Sydelle Willow Smith, the first recipient of the Gisèle Wulfsohn Mentorship in Photography, is exhibiting her resulting body of work ‘Soft Walls’ – exploring the relationships between migrated African nationals and South Africans – at the Market Photo Workshop, in Johannesburg.
The Workshop in association with the family of the late South African photographer Gisèle Wulfsohn in 2012 established the mentorship to honor Wulfsohn’s memory and provide an emerging photographer with the infrastructural support to develop a body of work.

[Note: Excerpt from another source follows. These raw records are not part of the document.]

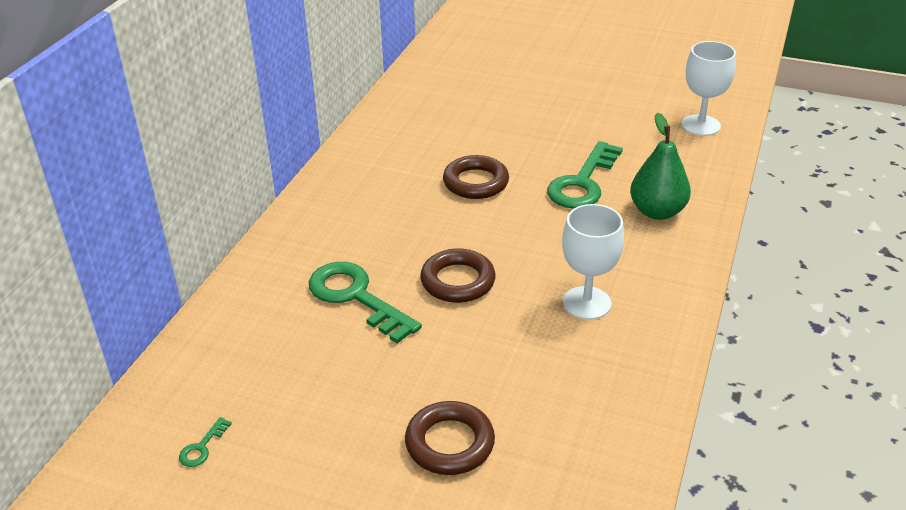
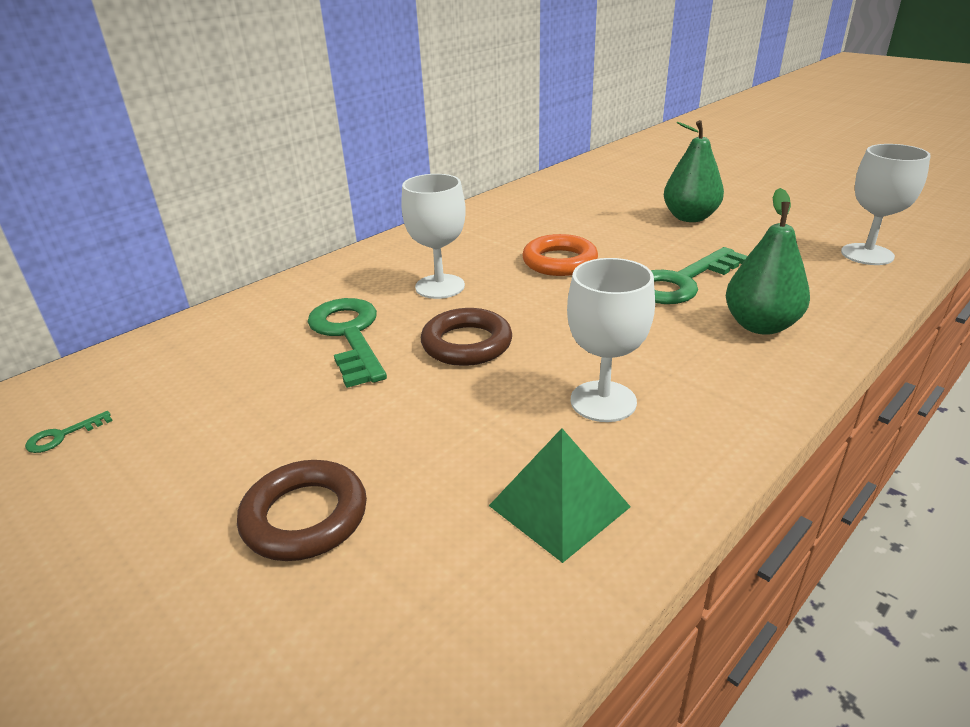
camera: 25 degrees right, 5 degrees down
(394, 231) = (440, 286): none -> white goblet
(476, 182) = (559, 262): brown ring -> orange ring
(553, 110) = (690, 217): none -> green pear
(604, 385) = (559, 506): none -> green pyramid

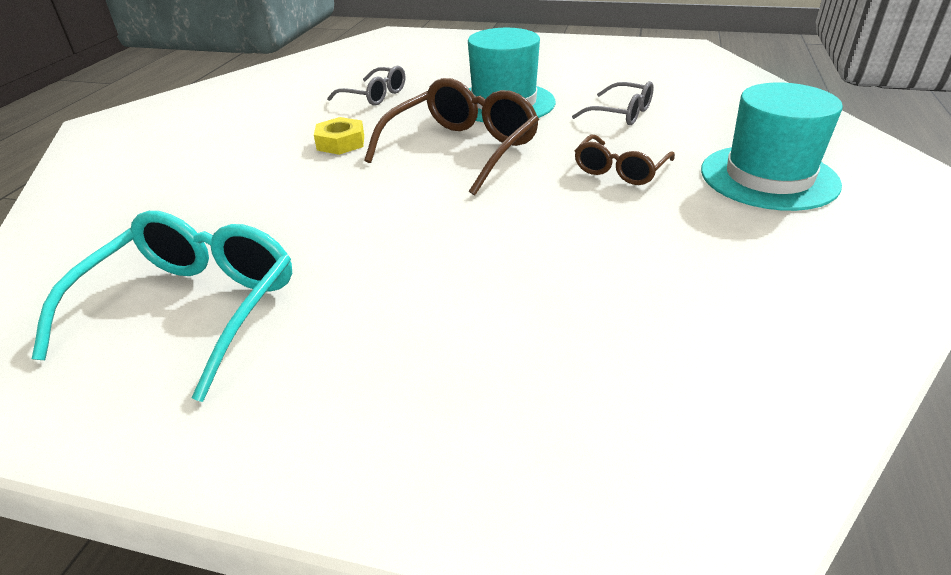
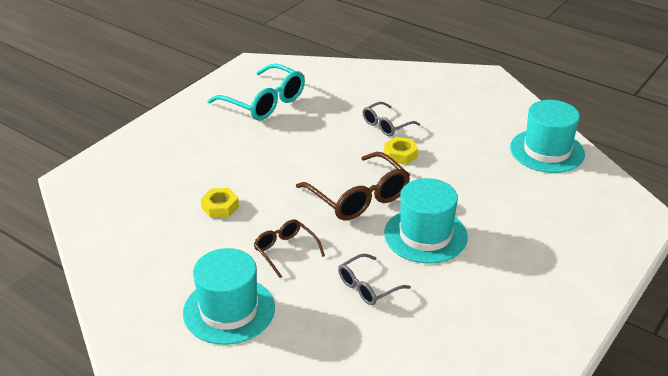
camera: 110 degrees right, 0 degrees up
(296, 73) = (547, 151): none -> turquoise hat
(375, 96) = (476, 179): grey glasses -> grey glasses (386, 125)
(581, 250) = (220, 207): none -> yellow nut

“Wulfsohn dedicated her life and photography to awareness, openness and respect; she worked on issues of democracy, HIV/AIDS and positive sexual identities, social inclusion and gender issues, and maintained a commitment to education and social change. The mentorship is aimed at developing emerging voices that are committed to similar issues,” says the Market Photo Workshop.
When I meet Smith during the hanging of the show, she says she can relate to the way Wulfsohn’s photography also had needed to shift between the contrast of assignment work and personal work in the townships. The emerging photographer is quick to point out that she is neither really a photojournalist nor a news photographer, saying that her work digs deeper and that her way of shooting has been influenced greatly by her anthropology degree.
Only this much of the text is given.